» Task requirements
1: From the post on copyright for news headlines, extract everything from "For example, the" down to "line would work.".
2: According to the post on copyright for news headlines, within how many characters were the headlines in the Japanese case created?
3: List every phrase or passage that the post on copyright for news headlines sets inside double quotation marks.

» Supplied passage
┄┄┄┄┄┄┄┄┄┄┄┄┄┄┄┄┄┄┄┄
Japan's English-language Mainichi Daily News reports that a lawsuit alleging copyright infringement for a website that copied newspaper headlines was dismissed (Court denies copyright for Web news headlines). The district court judge ruled that headlines were not creative expression:
"These headlines were created within 25 characters, and either stated objective facts, or used only very short qualifying words, and cannot be described as creative expression," the ruling said.
I know nothing about Japanese law, so I can't comment on that, but it is interesting to consider how such a case might be decided in the US. I'm not so sure a US decision would come out the same way.
For example, the bar for finding creativity is quite low. It depends on the style of headline somewhat, but likely headlines rise above that bar. Heck, the American Copy Editors Society awards prizes each year for the best headlines: ACES 2003 Headline Contest: Winning Entries. So, I don't think the "it isn't creative" line would work.
One could argue that the copying was "de minimis." This is a copyright doctrine which is based on the adage, "the law does not concern itself with trifles," meaning that very small or insignificant amounts of copying don't really count. The law here isn't very clear, but I don't think this defense would fly in this case. It might fly for a headline here or a headline there, but routinely copying every headline is probably not de minimis.
┄┄┄┄┄┄┄┄┄┄┄┄┄┄┄┄┄┄┄┄
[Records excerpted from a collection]
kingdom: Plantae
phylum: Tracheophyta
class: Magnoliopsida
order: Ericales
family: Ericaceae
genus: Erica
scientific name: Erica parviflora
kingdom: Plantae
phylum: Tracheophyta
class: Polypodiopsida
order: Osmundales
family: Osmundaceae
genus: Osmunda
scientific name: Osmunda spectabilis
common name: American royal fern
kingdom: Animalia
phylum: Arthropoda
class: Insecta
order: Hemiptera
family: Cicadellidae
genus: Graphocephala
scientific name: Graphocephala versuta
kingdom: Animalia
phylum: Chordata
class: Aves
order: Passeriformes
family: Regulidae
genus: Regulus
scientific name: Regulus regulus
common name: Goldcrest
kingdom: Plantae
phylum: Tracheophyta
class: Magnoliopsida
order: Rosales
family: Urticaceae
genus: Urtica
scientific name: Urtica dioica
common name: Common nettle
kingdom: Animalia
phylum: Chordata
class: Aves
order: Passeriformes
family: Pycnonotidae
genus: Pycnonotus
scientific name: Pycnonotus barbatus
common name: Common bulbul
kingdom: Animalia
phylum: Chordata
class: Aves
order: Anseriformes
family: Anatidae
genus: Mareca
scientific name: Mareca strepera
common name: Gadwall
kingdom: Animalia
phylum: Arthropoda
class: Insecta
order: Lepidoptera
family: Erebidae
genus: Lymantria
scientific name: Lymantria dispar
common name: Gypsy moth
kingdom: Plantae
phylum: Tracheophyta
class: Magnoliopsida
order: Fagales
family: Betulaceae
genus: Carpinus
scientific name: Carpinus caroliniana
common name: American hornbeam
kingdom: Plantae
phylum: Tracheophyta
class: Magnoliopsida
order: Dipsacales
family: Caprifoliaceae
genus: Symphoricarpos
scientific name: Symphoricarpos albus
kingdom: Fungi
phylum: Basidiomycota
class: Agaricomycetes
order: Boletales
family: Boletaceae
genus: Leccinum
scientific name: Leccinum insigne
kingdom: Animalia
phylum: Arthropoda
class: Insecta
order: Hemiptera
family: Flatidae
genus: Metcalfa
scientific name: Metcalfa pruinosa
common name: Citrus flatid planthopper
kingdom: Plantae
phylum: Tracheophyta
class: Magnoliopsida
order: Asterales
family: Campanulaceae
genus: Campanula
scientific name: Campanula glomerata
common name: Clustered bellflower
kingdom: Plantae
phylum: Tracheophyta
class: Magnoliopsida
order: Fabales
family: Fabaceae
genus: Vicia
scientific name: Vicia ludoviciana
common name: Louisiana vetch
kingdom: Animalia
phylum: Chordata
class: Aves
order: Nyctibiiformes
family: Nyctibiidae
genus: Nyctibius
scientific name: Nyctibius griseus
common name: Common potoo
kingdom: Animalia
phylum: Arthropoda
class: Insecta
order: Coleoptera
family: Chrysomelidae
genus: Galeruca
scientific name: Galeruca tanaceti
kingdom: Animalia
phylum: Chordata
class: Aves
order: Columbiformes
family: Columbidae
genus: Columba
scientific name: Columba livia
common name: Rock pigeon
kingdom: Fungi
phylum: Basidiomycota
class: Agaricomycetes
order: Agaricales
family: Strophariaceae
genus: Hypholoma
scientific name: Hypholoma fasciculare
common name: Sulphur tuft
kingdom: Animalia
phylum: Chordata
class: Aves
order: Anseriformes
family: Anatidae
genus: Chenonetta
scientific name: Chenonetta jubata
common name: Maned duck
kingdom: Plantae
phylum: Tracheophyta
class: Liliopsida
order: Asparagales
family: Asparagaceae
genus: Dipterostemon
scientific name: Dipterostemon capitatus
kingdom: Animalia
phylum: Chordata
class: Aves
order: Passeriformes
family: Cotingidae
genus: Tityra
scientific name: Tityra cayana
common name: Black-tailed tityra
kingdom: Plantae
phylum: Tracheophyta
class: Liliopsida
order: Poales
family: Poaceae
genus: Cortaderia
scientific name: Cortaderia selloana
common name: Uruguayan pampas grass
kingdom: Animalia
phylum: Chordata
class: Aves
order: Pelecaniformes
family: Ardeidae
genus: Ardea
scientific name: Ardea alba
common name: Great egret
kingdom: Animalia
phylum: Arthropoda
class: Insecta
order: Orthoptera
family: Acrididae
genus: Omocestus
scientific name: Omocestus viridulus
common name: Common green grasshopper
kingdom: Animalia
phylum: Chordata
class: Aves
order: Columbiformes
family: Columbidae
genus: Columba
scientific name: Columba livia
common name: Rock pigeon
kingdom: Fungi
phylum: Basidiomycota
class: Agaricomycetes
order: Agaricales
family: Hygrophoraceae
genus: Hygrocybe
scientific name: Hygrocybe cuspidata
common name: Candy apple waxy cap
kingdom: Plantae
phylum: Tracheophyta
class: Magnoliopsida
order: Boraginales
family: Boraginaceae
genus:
┄┄┄┄┄┄┄┄┄┄┄┄┄┄┄┄┄┄┄┄
» Answers
1:
For example, the bar for finding creativity is quite low. It depends on the style of headline somewhat, but likely headlines rise above that bar. Heck, the American Copy Editors Society awards prizes each year for the best headlines: ACES 2003 Headline Contest: Winning Entries. So, I don't think the "it isn't creative" line would work.

2: Within 25 characters.

3:
- These headlines were created within 25 characters, and either stated objective facts, or used only very short qualifying words, and cannot be described as creative expression
- it isn't creative
- de minimis
- the law does not concern itself with trifles